Nach fast einem Jahr „Home Office“ hat die simbabwische Regierung wegen des Abflauens der Pandemie Regierungsangestellte aufgefordert, sofort an ihren Arbeitsplatz zurückzukehren. Doch nur wer geimpft ist darf arbeiten und wird bezahlt. Mehr als 500.000 Angestellte wurden im September 2021 angewiesen, sich impfen zu lassen. Jetzt müssen Ungeimpfte mit Disziplinarverfahren rechnen.

Malis regierende Junta, seit August 2020 an der Macht, hat die französischen Sender RFI und France 24 aus dem Verkehr gezogen, weil sie ihrer Meinung nach die Armee fälschlicherweise beschuldigt hatten, Missstände zu begehen. Malische Nachrichten-Websites, Zeitungen und den nationalen Radio- und Fernsehsendern wurde die Ausstrahlung und/oder Veröffentlichung von Programmen und Nachrichtenartikeln von RFI und France 24 untersagt. RFI (Radio France Internationale) und France 24 berichten ausführlich über Afrika und haben eine große Anhängerschaft in der ehemaligen französischen Kolonie. Es ist das erste Mal, dass Mali große ausländische Nachrichtenmedien vom Netz nimmt.
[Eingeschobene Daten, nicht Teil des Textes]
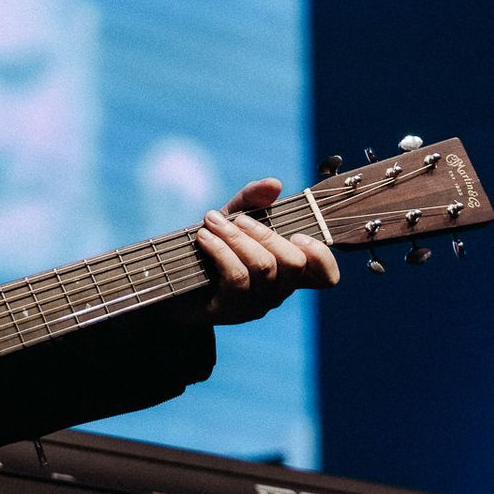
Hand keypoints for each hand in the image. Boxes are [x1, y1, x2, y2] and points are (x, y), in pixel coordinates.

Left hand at [176, 179, 340, 326]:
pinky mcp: (230, 309)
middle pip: (294, 263)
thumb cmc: (210, 247)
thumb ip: (252, 200)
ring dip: (237, 237)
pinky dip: (220, 250)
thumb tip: (273, 184)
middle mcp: (277, 291)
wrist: (168, 280)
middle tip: (238, 219)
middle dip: (266, 233)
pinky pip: (236, 276)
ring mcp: (255, 304)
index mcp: (287, 272)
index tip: (299, 235)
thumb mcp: (232, 218)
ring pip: (263, 267)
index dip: (322, 257)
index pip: (325, 277)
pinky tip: (203, 237)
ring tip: (212, 221)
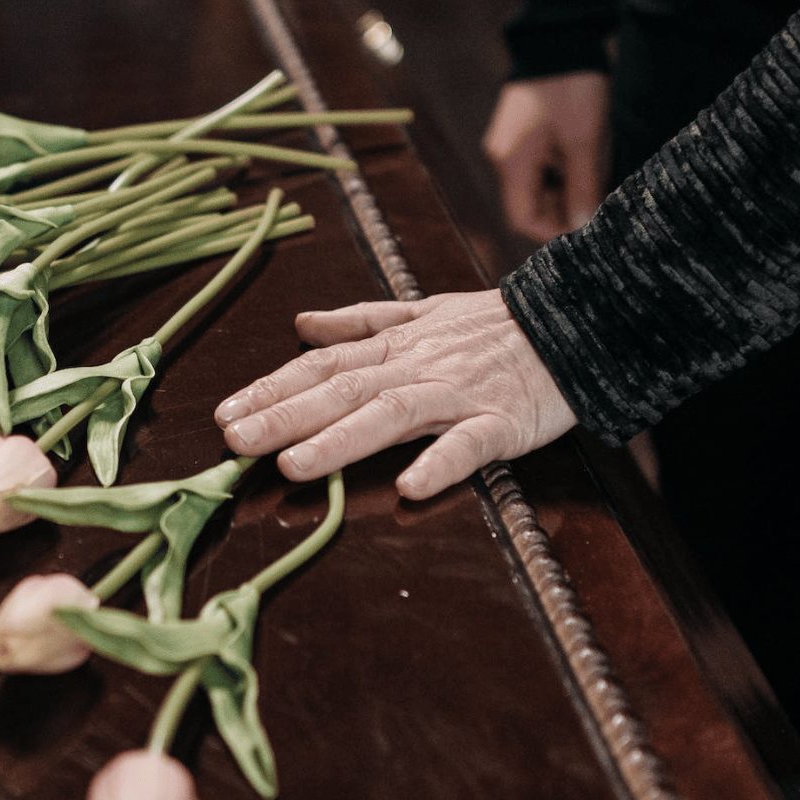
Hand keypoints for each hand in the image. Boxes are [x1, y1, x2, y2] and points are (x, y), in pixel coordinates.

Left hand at [214, 291, 575, 499]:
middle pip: (341, 390)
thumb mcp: (423, 312)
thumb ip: (361, 323)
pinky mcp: (502, 423)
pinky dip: (440, 463)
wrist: (575, 321)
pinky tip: (411, 487)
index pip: (321, 366)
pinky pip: (468, 445)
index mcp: (395, 347)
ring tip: (294, 466)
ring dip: (340, 441)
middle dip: (284, 415)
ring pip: (391, 415)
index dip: (272, 388)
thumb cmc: (495, 326)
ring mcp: (458, 395)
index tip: (225, 412)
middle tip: (234, 441)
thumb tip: (301, 324)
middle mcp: (416, 368)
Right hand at [483, 72, 609, 240]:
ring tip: (597, 176)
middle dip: (564, 208)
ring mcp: (513, 143)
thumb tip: (582, 226)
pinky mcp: (524, 131)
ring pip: (539, 184)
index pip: (523, 218)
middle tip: (598, 202)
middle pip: (530, 202)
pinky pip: (542, 164)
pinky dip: (564, 170)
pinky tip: (587, 158)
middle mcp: (504, 156)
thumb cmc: (571, 87)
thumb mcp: (583, 141)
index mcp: (511, 162)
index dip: (553, 231)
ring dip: (567, 188)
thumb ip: (583, 187)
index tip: (586, 228)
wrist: (561, 35)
Präsident Cyril Ramaphosa hat Prinz Misuzulu Sinqobile Zulu als offiziellen König der Zulu anerkannt. Traditionelle Führer werden in Südafrika nach jahrhundertealten Bräuchen gewählt, aber die zum König gewählte Person muss vom Präsidenten anerkannt werden, damit sie als gültig gilt.

Mehr als tausend Gemeindemitglieder im Norden Tansanias haben sich versammelt, um gegen den Plan der Regierung zu protestieren, die Bewohner von Loliondo von ihrem angestammten Land zu vertreiben. Nach Angaben der International Land Coalition-Africa sind mehr als 73.000 indigene Völker aus Loliondo und etwa 90.000 im Ngorongoro-Schutzgebiet von der Vertreibung bedroht, um Platz für Elitetourismus und Trophäenjagd zu schaffen

Berichten zufolge verbietet Israel äthiopischen Pilgern, die während des diesjährigen Osterfestes in das Land pilgern wollen, die Einreise, weil sie befürchten, nicht nach Hause zurückzukehren.